Gardner masterpieces relocated to new exhibition

Twenty-five of the Isabella Stewart Gardner Museum’s most esteemed works will be moved from the museum’s original location into a temporary exhibition called Off the Wall: Gardner and Her Masterpieces in the Hostetter Gallery, according to a press release.    The exhibition of art by masters, including Rembrandt, Botticelli, Michelangelo, Raphael, and Rubens, opened March 10 and will run through Aug. 15.

The exhibition aims to highlight Gardner’s esteemed personal collection of Northern European, Italian, and Spanish art. The selected works for Off the Wall include: Rembrandt’s Self-Portrait, Aged 23 (1629); Anders Zorn’s portrait of Isabella Stewart Gardner in Venice (1894); Raphael’s Procession of Pope Sylvester I (1516-1517); Michelangelo’s Pietà (1540); Fra Angelico’s The Death and Assumption of the Virgin (1430-1434); Raphael’s Lamentation over the Dead Christ (1503-1505); Piero della Francesca’s Hercules (1470); Sandro Botticelli’s The Tragedy of Lucretia (1499-1500); and Raphael’s portrait, Count Tommaso Inghirami (1515-1516).

“Every time we move one of our artworks—even the most iconic ones—out of the palace for photography or conservation analysis, we see new details that we had not before noticed,” said Christina Nielsen, William and Lia Poorvu Curator of the Collection, according to the press release. “We are thrilled to give our visitors the opportunity to go behind the scenes, in a way, and make new discoveries of their own.”

In contrast to the museum’s permanent collection galleries, interpretive tools will provide information about the individual works of art and will also shed light on how they were acquired by Gardner.

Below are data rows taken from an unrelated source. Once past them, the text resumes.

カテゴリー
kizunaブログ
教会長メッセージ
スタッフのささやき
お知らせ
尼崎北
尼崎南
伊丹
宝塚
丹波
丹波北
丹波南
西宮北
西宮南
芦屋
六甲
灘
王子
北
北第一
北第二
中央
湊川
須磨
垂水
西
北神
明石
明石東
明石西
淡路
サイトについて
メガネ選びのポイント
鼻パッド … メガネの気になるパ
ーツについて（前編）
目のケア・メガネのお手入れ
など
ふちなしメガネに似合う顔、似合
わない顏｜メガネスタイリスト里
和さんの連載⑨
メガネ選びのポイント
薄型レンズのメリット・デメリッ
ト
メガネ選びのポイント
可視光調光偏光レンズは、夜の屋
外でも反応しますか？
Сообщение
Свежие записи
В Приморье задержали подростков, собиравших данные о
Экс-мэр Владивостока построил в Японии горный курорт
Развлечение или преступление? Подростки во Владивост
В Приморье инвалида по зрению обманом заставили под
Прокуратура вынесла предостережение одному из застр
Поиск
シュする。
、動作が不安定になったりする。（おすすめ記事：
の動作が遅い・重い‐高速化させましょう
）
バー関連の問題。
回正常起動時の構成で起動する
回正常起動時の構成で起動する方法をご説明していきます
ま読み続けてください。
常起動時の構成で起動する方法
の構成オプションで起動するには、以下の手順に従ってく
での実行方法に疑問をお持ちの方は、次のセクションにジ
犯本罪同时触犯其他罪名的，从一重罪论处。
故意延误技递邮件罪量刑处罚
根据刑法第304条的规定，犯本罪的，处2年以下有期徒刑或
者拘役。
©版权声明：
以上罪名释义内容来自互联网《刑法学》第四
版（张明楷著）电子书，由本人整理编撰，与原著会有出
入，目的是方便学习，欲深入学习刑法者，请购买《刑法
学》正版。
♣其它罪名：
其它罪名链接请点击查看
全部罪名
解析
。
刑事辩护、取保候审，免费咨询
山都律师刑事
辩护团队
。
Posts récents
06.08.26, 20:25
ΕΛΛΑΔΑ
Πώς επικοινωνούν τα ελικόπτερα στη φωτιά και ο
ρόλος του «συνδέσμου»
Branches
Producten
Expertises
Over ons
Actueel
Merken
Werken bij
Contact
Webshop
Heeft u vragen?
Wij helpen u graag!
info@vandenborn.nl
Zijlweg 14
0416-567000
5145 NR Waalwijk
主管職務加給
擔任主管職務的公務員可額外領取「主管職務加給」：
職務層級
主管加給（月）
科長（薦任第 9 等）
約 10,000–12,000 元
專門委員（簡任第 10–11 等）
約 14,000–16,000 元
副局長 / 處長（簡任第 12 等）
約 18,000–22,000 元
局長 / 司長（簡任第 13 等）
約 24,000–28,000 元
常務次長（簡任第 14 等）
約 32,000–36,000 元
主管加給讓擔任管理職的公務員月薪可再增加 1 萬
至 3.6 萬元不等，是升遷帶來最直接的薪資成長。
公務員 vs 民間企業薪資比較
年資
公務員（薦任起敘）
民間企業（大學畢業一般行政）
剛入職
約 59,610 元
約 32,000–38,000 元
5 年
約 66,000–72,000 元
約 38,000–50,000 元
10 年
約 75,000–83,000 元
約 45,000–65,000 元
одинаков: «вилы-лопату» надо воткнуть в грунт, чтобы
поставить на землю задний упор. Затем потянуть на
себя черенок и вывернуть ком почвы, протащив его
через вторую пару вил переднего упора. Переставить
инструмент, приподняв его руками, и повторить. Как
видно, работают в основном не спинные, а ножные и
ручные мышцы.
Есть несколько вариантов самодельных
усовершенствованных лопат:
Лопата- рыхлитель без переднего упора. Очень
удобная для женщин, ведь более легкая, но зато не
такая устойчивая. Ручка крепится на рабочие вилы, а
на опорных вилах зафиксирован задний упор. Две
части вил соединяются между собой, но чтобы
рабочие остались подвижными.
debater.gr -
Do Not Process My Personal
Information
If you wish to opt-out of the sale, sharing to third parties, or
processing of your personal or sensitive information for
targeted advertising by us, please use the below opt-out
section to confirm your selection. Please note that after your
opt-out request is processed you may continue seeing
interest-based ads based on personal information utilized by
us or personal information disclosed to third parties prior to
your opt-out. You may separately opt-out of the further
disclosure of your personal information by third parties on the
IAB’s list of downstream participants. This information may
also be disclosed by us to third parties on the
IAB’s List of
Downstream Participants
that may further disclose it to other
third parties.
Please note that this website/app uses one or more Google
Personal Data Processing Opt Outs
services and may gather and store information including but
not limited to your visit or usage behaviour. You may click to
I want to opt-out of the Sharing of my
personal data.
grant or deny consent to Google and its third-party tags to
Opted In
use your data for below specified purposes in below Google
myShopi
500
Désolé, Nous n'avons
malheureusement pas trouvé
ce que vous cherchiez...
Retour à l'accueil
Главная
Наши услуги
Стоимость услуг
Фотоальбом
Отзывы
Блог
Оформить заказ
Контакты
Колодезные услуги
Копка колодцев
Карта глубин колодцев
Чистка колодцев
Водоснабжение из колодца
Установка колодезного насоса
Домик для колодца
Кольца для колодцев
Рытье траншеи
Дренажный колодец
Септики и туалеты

“This once-in-lifetime exhibition will provide visitors with direct access to extraordinary works,” said Nielsen. “Placing a select group of paintings and drawings in our contemporary exhibition space, seen up close and lit to best advantage, allows us to reconsider the museum’s rich holdings and to think anew about how works from the Renaissance to the Rococo speak to us today.”

Gardner was known as not only a collector of art, but also a collector of experiences, ideas, and people at the turn of the century. A small new exhibition space is also being renovated to display a selection of Gardner’s letters, albums, souvenirs, and photos to share the story of Gardner as a collector, traveler, and cultural impresario. Some of these artifacts include a travel diary that Gardner hand-illustrated in Egypt and a preparatory drawing by John Singer Sargent for his iconic painting of a Spanish dancer, El Jaleo.